How can i make sure that?

Marte
19 Nov 2008, 3:37 PM
There are many ways to achieve it. An easy way to make sure a different user is not being POSTed is by disabling the username field of the login window at the first successful login. This way, once the session expired the only editable field would be the password field. For the user to change its username, he/she has to reload the page and therefore your custom code has a chance to be re-generated for this specific user. This applies only if you are generating different javascript code depending on the user who initially logged into the system, a design approach that is somehow difficult to defend.

Of course, you should never rely on client code for security. The client code can be patched quite easily. Always enforce the security in the server-side. Making checks in client-side makes sense, for example, if you want to alleviate the go-and-back of requests that you know in advance they won't succeed.

What I use to see is privilege broadcasting on every successful login: every top-level container is responsible of enabling/disabling sensitive controls (i.e., the "delete" button, the "superuser" tab, and so on). All client-side code is the same, no matter what user logs in (I mean, no per-user JS is generated). When the session expires and a (possibly different) user logs in, his/her privileges are received in the client-side and all containers are informed of the situation. The security is enforced in the server. If anybody patched the client code, he/she would be able to interact with the controls (as they are enabled), but the server would refuse to send/receive data as long as the user is not allowed to do so.

What I wanted to mean in the README is that it might not be a good idea to make per-user generated JS code as long as it involves security, so you better keep an eye on this to avoid side-effects. Your mileage may vary, of course. :-)

Cheers!

archmisha
25 Nov 2008, 2:04 PM
I am getting a strange error when the login screen appears and i press login i get:
illegal character: (GIF89a
pointing with firebug to the line:
authAttempt = o.scope.options.params._auth_;
in function maskedRequest(o)

ANy idea what is going on?

Marte
25 Nov 2008, 2:56 PM
Honestly, not a clue, given that information. :-?

Please check the server's response. Also make sure you've not typed a bad character into any of the sourcecode files by mistake.
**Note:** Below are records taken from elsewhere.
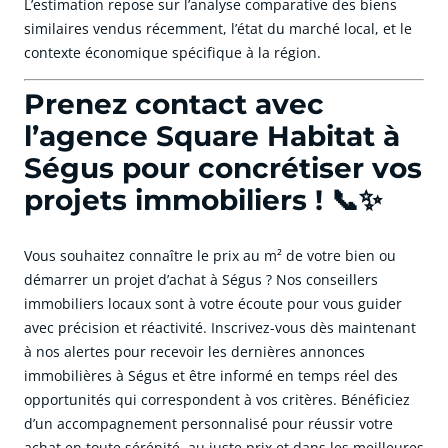
L’estimation repose sur l’analyse comparative des biens
similaires vendus récemment, l’état du marché local, et le
contexte économique spécifique à la région.
Prenez contact avec
l’agence Square Habitat à
Ségus pour concrétiser vos
projets immobiliers ! 📞✨
Vous souhaitez connaître le prix au m² de votre bien ou
démarrer un projet d’achat à Ségus ? Nos conseillers
immobiliers locaux sont à votre écoute pour vous guider
avec précision et réactivité. Inscrivez-vous dès maintenant
à nos alertes pour recevoir les dernières annonces
immobilières à Ségus et être informé en temps réel des
opportunités qui correspondent à vos critères. Bénéficiez
d’un accompagnement personnalisé pour réussir votre
achat en toute sérénité, au juste prix et dans les meilleures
Note that the first six bytes of the enhanced GIF file format are "GIF89a". You might be trying to include a GIF file as a javascript file.

Regards.

archmisha
26 Nov 2008, 1:30 PM
Hmm, can you guide me on how to check server's real response?
Cuz the result is not from any servlet, its the servers form authentication mechanism..

I checked and i havent added some character on the file or something like that.

And it is not always this gifs chars. Other times i just get illigal character with this message:
"authAttempt = o.scope.options.params._auth_;"

And it happens only when i type the correct password. If for example i type a wrong one then it works fine (not authenticates, but no errors - as expected)

vdextjs2009
2 Jun 2009, 11:14 AM
Hi,

I am using the extension but I am getting options as "undefined" at o.scope.options.params._auth_. In the firebug I don't see options under the object (o) scope. Not sure what I am missing. Can you please help me out.

bareflix
30 Apr 2010, 12:31 PM
Is anyone working on porting this to Ext.direct? This kind of functionality really needs to be in the core library because the user could get logged out at any time.